• **WORK INSTRUCTIONS**
Reproduce the material below word for word, from its opening line through the line containing "v(-28.88, 0) *", both included. Leave the pictures out.

• **MATERIAL FOR THIS TASK**
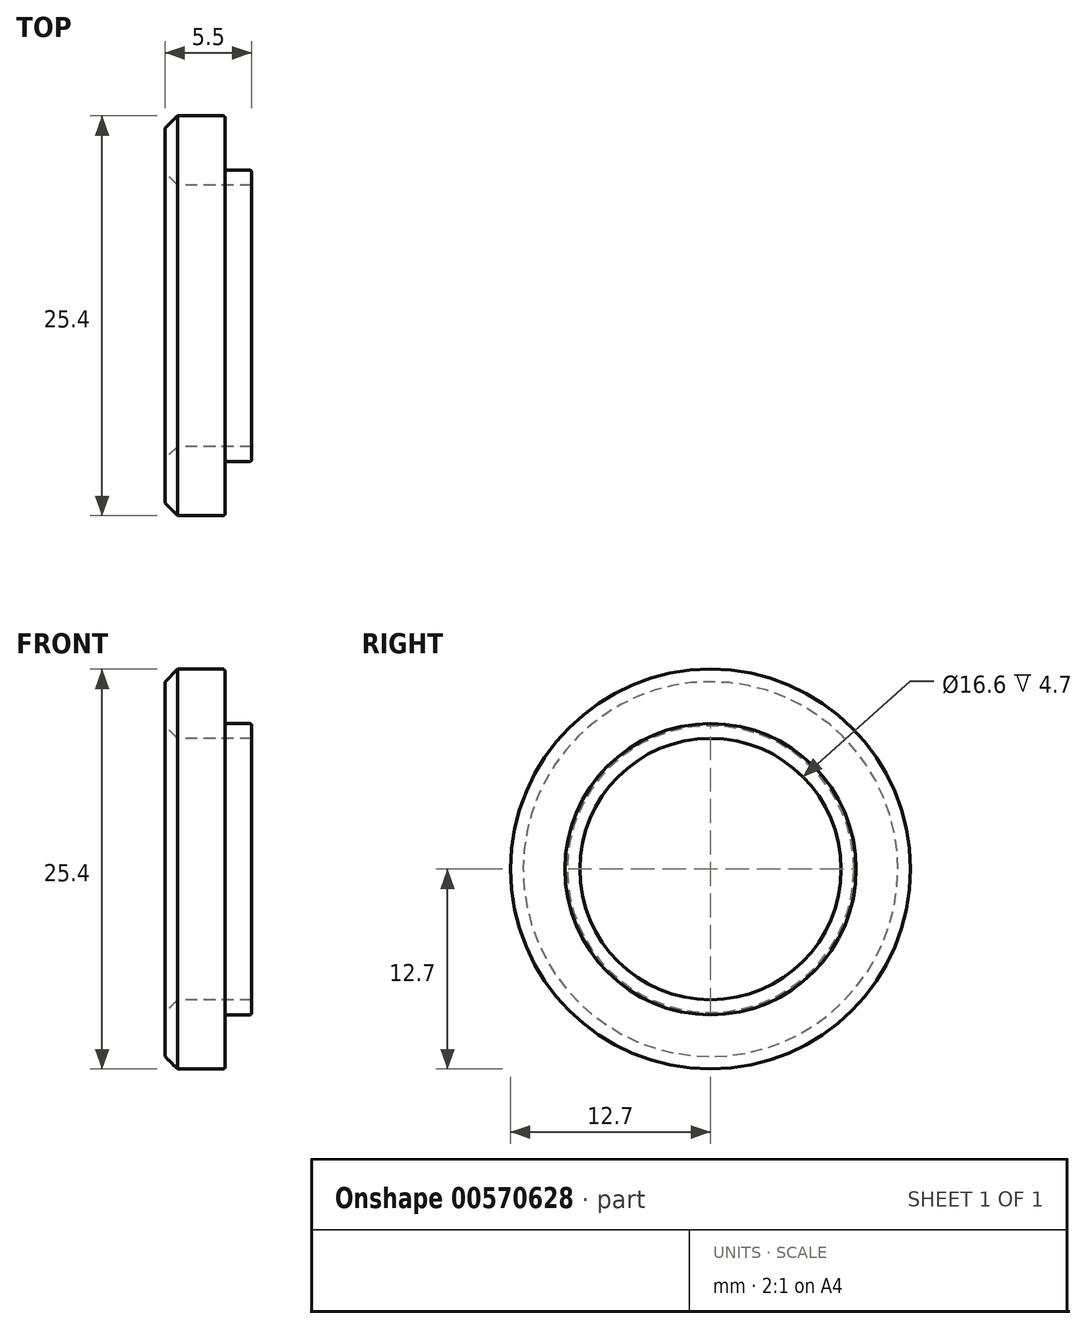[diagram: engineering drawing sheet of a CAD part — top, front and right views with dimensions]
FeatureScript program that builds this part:
annotation { "Feature Type Name" : "Feature", "Feature Type Description" : "" }
export const myFeature = defineFeature(function(context is Context, id is Id, definition is map)
    precondition{}
    {
        {
            var Q0;
            Q0=qCreatedBy(makeId("Top.planeOp"),FACE);
            var sketch = newSketch(context, id + "F0", { "sketchPlane" : qUnion([Q0])});
            skLineSegment(sketch, "E0", {"start": v(-28.88, 0) * mm, "end": v(-9.88, 0) * mm, "construction": true});
            skLineSegment(sketch, "E1", {"start": v(-19.8, 12.7) * mm, "end": v(-19.8, 8.3) * mm});
            skLineSegment(sketch, "E2", {"start": v(-19.8, 8.3) * mm, "end": v(-14.3, 8.3) * mm});
            skLineSegment(sketch, "E3", {"start": v(-14.3, 8.3) * mm, "end": v(-14.3, 9.25) * mm});
            skLineSegment(sketch, "E4", {"start": v(-14.3, 9.25) * mm, "end": v(-16, 9.25) * mm});
            skLineSegment(sketch, "E5", {"start": v(-16, 9.25) * mm, "end": v(-16, 12.7) * mm});
            skLineSegment(sketch, "E6", {"start": v(-16, 12.7) * mm, "end": v(-19.8, 12.7) * mm});
            skLineSegment(sketch, "E7.filletArc", {"start": v(-19.8, 12.7) * mm, "end": v(-19.8, 12.7) * mm});
            skLineSegment(sketch, "E8.MirrorCS", {"start": v(-14.3, -9.25) * mm, "end": v(-16, -9.25) * mm});
            skLineSegment(sketch, "E9.MirrorCS", {"start": v(-16, -9.25) * mm, "end": v(-16, -12.7) * mm});
            skLineSegment(sketch, "E10.MirrorCS", {"start": v(-16, -12.7) * mm, "end": v(-19.8, -12.7) * mm});
            skLineSegment(sketch, "E11.MirrorCS", {"start": v(-19.8, -12.7) * mm, "end": v(-19.8, -8.3) * mm});
            skLineSegment(sketch, "E12.MirrorCS", {"start": v(-19.8, -8.3) * mm, "end": v(-14.3, -8.3) * mm});
            skLineSegment(sketch, "E13.MirrorCS", {"start": v(-14.3, -8.3) * mm, "end": v(-14.3, -9.25) * mm});
            skSolve(sketch);
        }
        {
            var Q0;
            Q0=makeQuery(id+"F0.imprint","IMPRINT",FACE,{"disambiguationData":[TD([[makeQuery(id+"F0.imprint","IMPRINT",EDGE,{"derivedFrom":sQuery(id+"F0.wireOp",EDGE,"E1")}),1.0]])]});
            var Q1;
            Q1=sQuery(id+"F0.wireOp",EDGE,"E0");
            revolve(context, id + "F1", {"entities" : qUnion([Q0]), "axis" : qUnion([Q1]), "revolveType" : RevolveType.FULL});
        }
        {
            var Q0;
            Q0=makeQuery(id+"F1.opRevolve","SWEPT_EDGE",EDGE,{"disambiguationData":[OSD([sQuery(id+"F0.wireOp",EDGE,"E1"),sQuery(id+"F0.wireOp",EDGE,"E2")])]});
            var Q1;
            Q1=makeQuery(id+"F1.opRevolve","SWEPT_EDGE",EDGE,{"disambiguationData":[OSD([sQuery(id+"F0.wireOp",EDGE,"E1"),sQuery(id+"F0.wireOp",EDGE,"E6")])]});
            chamfer(context, id + "F2", {"entities" : qUnion([Q0, Q1]), "width" : 0.8 * mm, "tangentPropagation" : true});
        }
        {
            var Q0;
            Q0=makeQuery(id+"F1.opRevolve","SWEPT_EDGE",EDGE,{"disambiguationData":[OSD([sQuery(id+"F0.wireOp",EDGE,"E4"),sQuery(id+"F0.wireOp",EDGE,"E5")])]});
            var Q1;
            Q1=makeQuery(id+"F1.opRevolve","SWEPT_EDGE",EDGE,{"disambiguationData":[OSD([sQuery(id+"F0.wireOp",EDGE,"E3"),sQuery(id+"F0.wireOp",EDGE,"E4")])]});
            var Q2;
            Q2=makeQuery(id+"F1.opRevolve","SWEPT_EDGE",EDGE,{"disambiguationData":[OSD([sQuery(id+"F0.wireOp",EDGE,"E5"),sQuery(id+"F0.wireOp",EDGE,"E6")])]});
            fillet(context, id + "F3", {"entities" : qUnion([Q0, Q1, Q2]), "radius" : 0.12 * mm, "tangentPropagation" : true, "allowEdgeOverflow" : false});
        }
    });
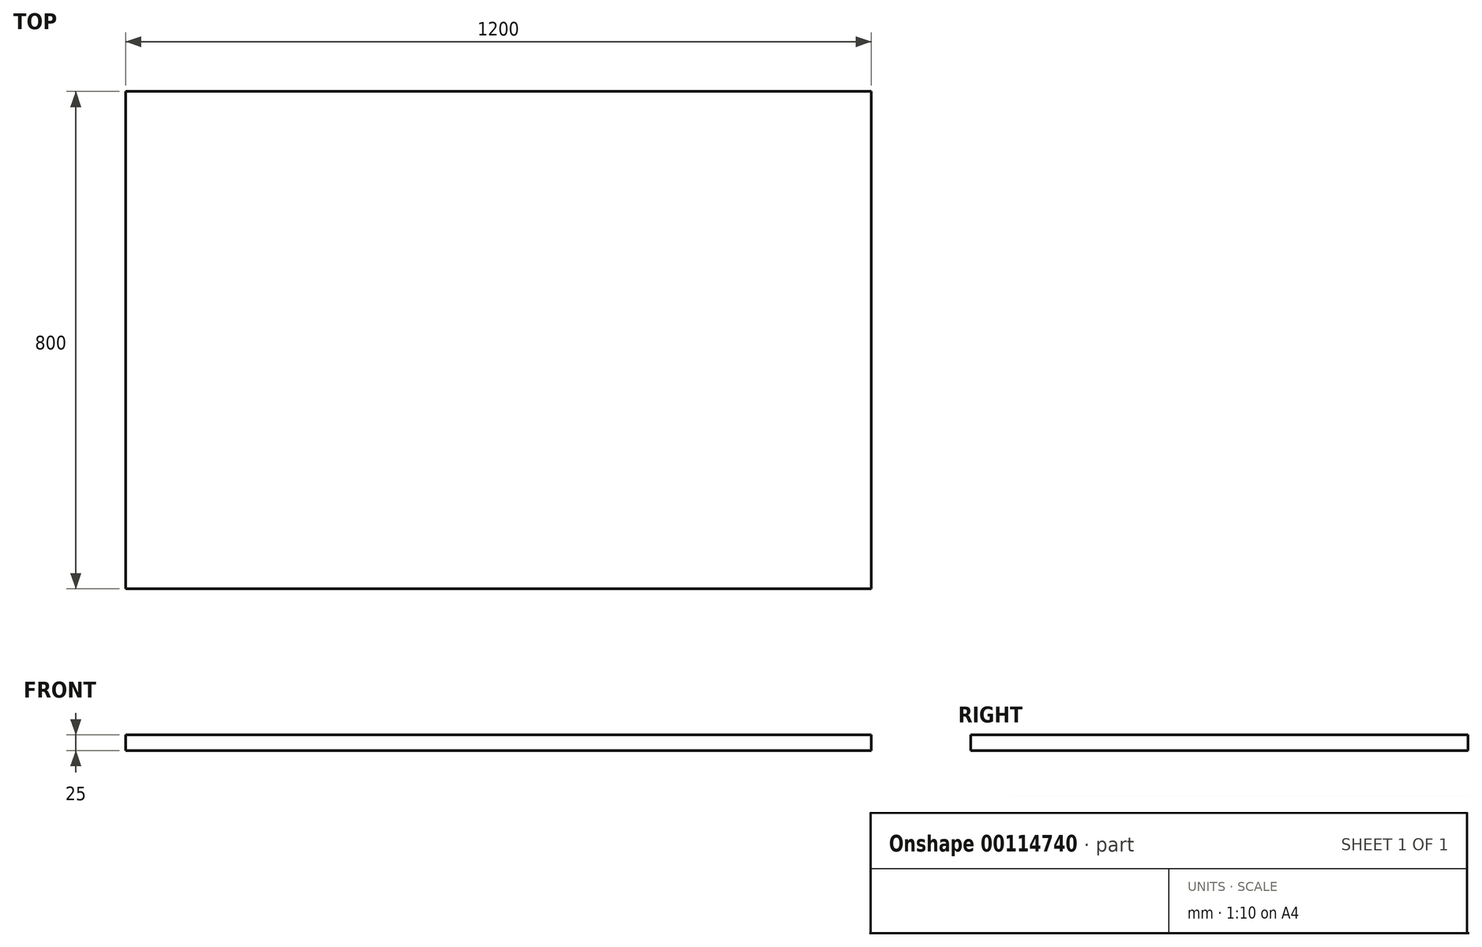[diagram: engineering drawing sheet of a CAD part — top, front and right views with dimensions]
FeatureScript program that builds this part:
annotation { "Feature Type Name" : "Feature", "Feature Type Description" : "" }
export const myFeature = defineFeature(function(context is Context, id is Id, definition is map)
    precondition{}
    {
        {
            var Q0;
            Q0=qCreatedBy(makeId("Top.planeOp"),FACE);
            var sketch = newSketch(context, id + "F0", { "sketchPlane" : qUnion([Q0])});
            skLineSegment(sketch, "E0.bottom", {"start": v(-600, 400) * mm, "end": v(600, 400) * mm});
            skLineSegment(sketch, "E0.top", {"start": v(-600, -400) * mm, "end": v(600, -400) * mm});
            skLineSegment(sketch, "E0.left", {"start": v(-600, 400) * mm, "end": v(-600, -400) * mm});
            skLineSegment(sketch, "E0.right", {"start": v(600, 400) * mm, "end": v(600, -400) * mm});
            skPoint(sketch, "E0.middle", {"position": v(0, 0) * mm});
            skSolve(sketch);
        }
        {
            var Q0;
            Q0=makeQuery(id+"F0.imprint","IMPRINT",FACE,{"disambiguationData":[TD([[makeQuery(id+"F0.imprint","IMPRINT",EDGE,{"derivedFrom":sQuery(id+"F0.wireOp",EDGE,"E0.bottom")}),-1.0]])]});
            extrude(context, id + "F1", {"entities" : qUnion([Q0]), "oppositeDirection" : true, "depth" : 25 * mm});
        }
    });
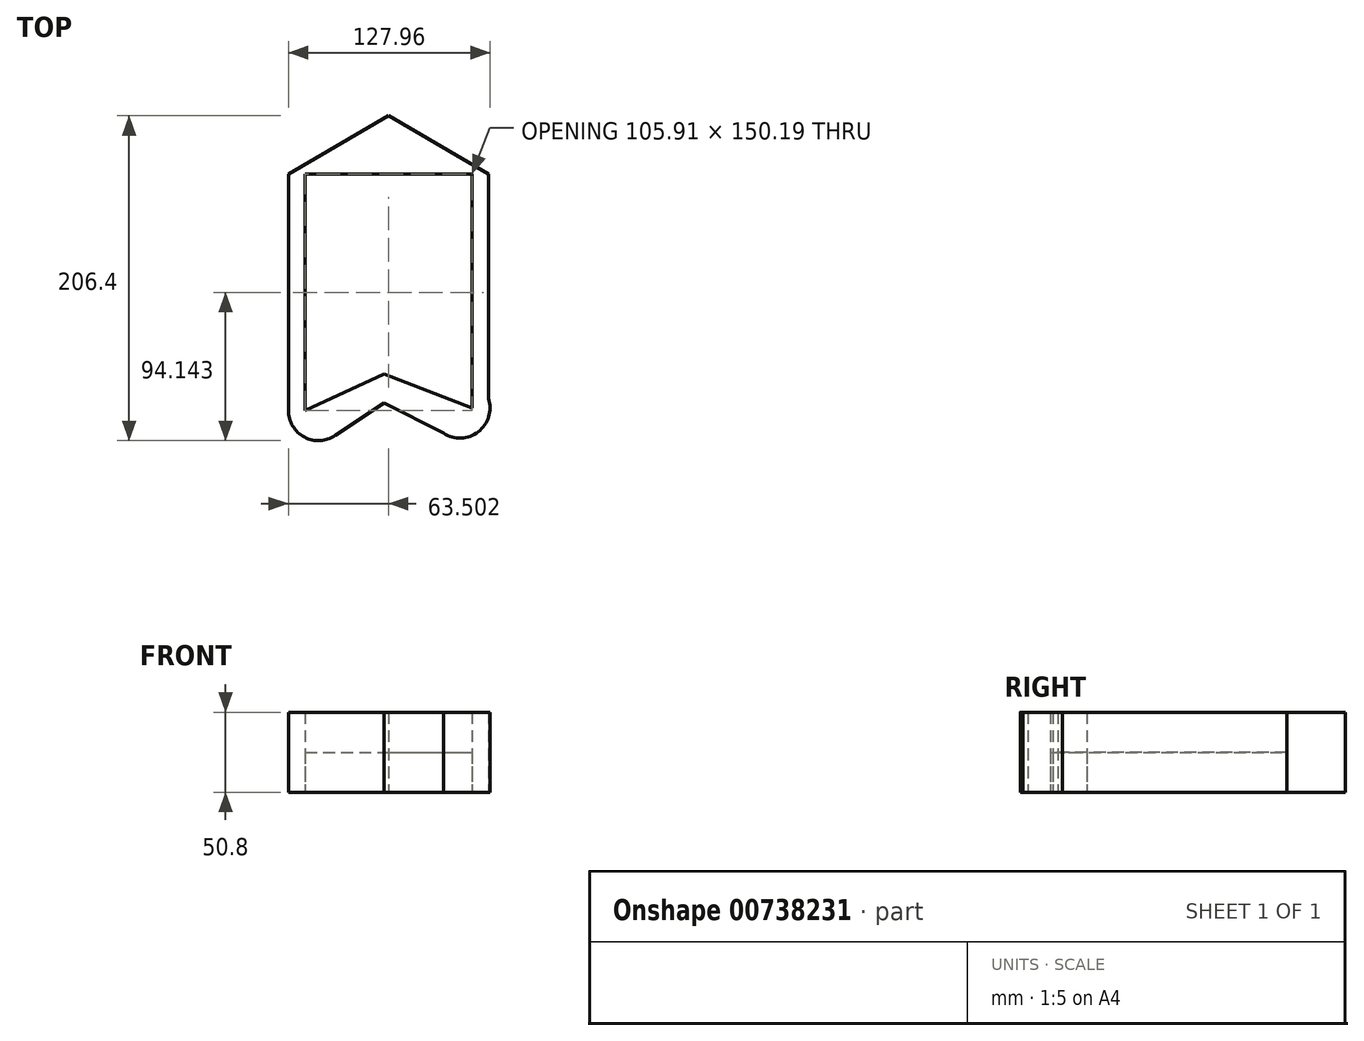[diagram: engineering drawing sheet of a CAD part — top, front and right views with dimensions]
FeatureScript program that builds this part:
annotation { "Feature Type Name" : "Feature", "Feature Type Description" : "" }
export const myFeature = defineFeature(function(context is Context, id is Id, definition is map)
    precondition{}
    {
        {
            var Q0;
            Q0=qCreatedBy(makeId("Top.planeOp"),FACE);
            var sketch = newSketch(context, id + "F0", { "sketchPlane" : qUnion([Q0])});
            skLineSegment(sketch, "E0", {"start": v(-77.9, 0) * mm, "end": v(-77.9, -150.2) * mm});
            skLineSegment(sketch, "E1", {"start": v(49.1, -147.91) * mm, "end": v(49.1, 0) * mm});
            skLineSegment(sketch, "E2", {"start": v(-48.27, -166.04) * mm, "end": v(-17.25, -145.36) * mm});
            skLineSegment(sketch, "E3", {"start": v(-17.25, -145.36) * mm, "end": v(21.47, -164.92) * mm});
            skLineSegment(sketch, "E4", {"start": v(-77.9, 0) * mm, "end": v(-14.4, 37.16) * mm});
            skLineSegment(sketch, "E5", {"start": v(-14.4, 37.16) * mm, "end": v(49.1, 0) * mm});
            skPoint(sketch, "E6.orphan", {"position": v(49.1, 37.16) * mm});
            skPoint(sketch, "E7.orphan", {"position": v(-77.9, 37.16) * mm});
            skArc(sketch, "E8.filletArc", {"start": v(-77.9, -150.2) * mm, "mid": v(-67.83, -167) * mm, "end": v(-48.27, -166.04) * mm});
            skArc(sketch, "E9.filletArc", {"start": v(49.1, -148.11) * mm, "mid": v(49.1, -148.01) * mm, "end": v(49.1, -147.91) * mm});
            skPoint(sketch, "E10.end.orphan", {"position": v(-58.84, -127.06) * mm});
            skPoint(sketch, "E11.start.orphan", {"position": v(18.62, -127.06) * mm});
            skArc(sketch, "E12.filletArc", {"start": v(20.59, -164.47) * mm, "mid": v(42.62, -163.64) * mm, "end": v(49.1, -142.57) * mm});
            skLineSegment(sketch, "E13", {"start": v(-77.9, 0) * mm, "end": v(49.1, 0) * mm});
            skLineSegment(sketch, "E14", {"start": v(-67.34, 0) * mm, "end": v(-67.34, -150.2) * mm});
            skLineSegment(sketch, "E15", {"start": v(-67.34, -150.2) * mm, "end": v(-17.25, -127.06) * mm});
            skLineSegment(sketch, "E16", {"start": v(-17.25, -127.06) * mm, "end": v(38.57, -148.53) * mm});
            skLineSegment(sketch, "E17", {"start": v(38.57, -148.53) * mm, "end": v(38.57, 0) * mm});
            skLineSegment(sketch, "E18", {"start": v(-29.24, 0) * mm, "end": v(-29.24, -132.6) * mm});
            skLineSegment(sketch, "E19", {"start": v(0.47, 0) * mm, "end": v(0.47, -133.87) * mm});
            skSolve(sketch);
        }
        {
            var Q0;
            {var subQ0=sQuery(id+"F0.wireOp",EDGE,"E14");Q0=makeQuery(id+"F0.imprint","IMPRINT",FACE,{"disambiguationData":[TD([[makeQuery(id+"F0.imprint","IMPRINT",EDGE,{"derivedFrom":subQ0}),1.0]])]});}
            var Q1;
            {var subQ0=sQuery(id+"F0.wireOp",EDGE,"E17");Q1=makeQuery(id+"F0.imprint","IMPRINT",FACE,{"disambiguationData":[TD([[makeQuery(id+"F0.imprint","IMPRINT",EDGE,{"derivedFrom":subQ0}),1.0]])]});}
            var Q2;
            {var subQ0=sQuery(id+"F0.wireOp",EDGE,"E18");Q2=makeQuery(id+"F0.imprint","IMPRINT",FACE,{"disambiguationData":[TD([[makeQuery(id+"F0.imprint","IMPRINT",EDGE,{"derivedFrom":subQ0}),1.0]])]});}
            extrude(context, id + "F1", {"entities" : qUnion([Q0, Q1, Q2]), "depth" : 25.4 * mm, "offsetDistance" : 25.4 * mm});
        }
        {
            var Q0;
            Q0 = qSketchRegion(id + "F0", true);
            extrude(context, id + "F2", {"entities" : qUnion([Q0]), "depth" : 50.8 * mm, "offsetDistance" : 25.4 * mm});
        }
    });
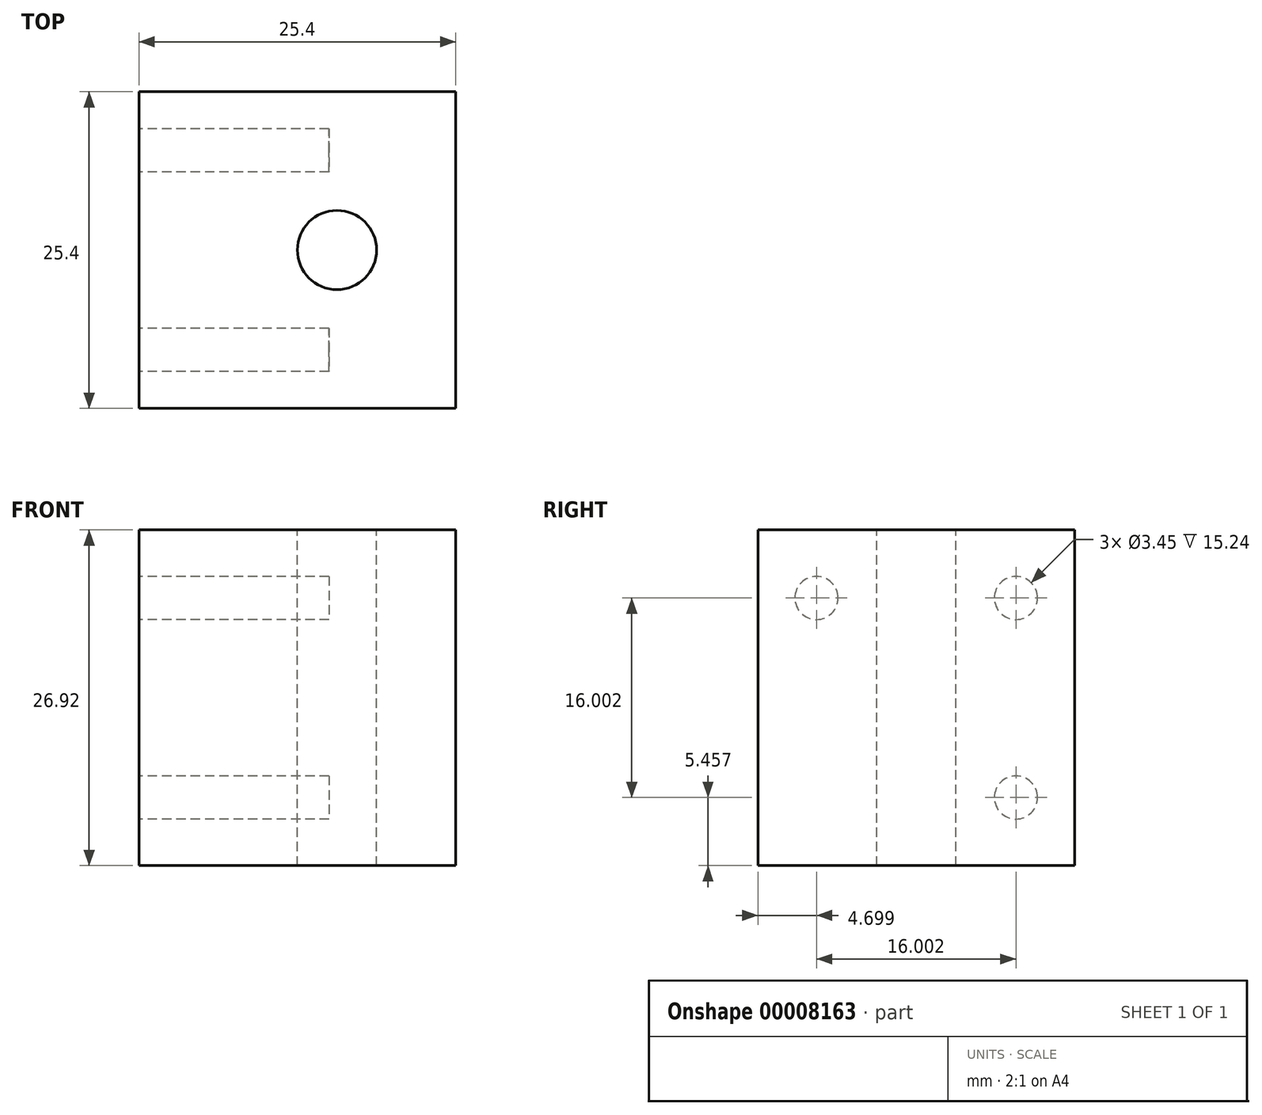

• **EXERCISE ANSWER**
[diagram: engineering drawing sheet of a CAD part — top, front and right views with dimensions]
FeatureScript program that builds this part:
annotation { "Feature Type Name" : "Feature", "Feature Type Description" : "" }
export const myFeature = defineFeature(function(context is Context, id is Id, definition is map)
    precondition{}
    {
        {
            var Q0;
            Q0=qCreatedBy(makeId("Top.planeOp"),FACE);
            var sketch = newSketch(context, id + "F0", { "sketchPlane" : qUnion([Q0])});
            skLineSegment(sketch, "E0", {"start": v(-28.88, 0) * mm, "end": v(-9.88, 0) * mm, "construction": true});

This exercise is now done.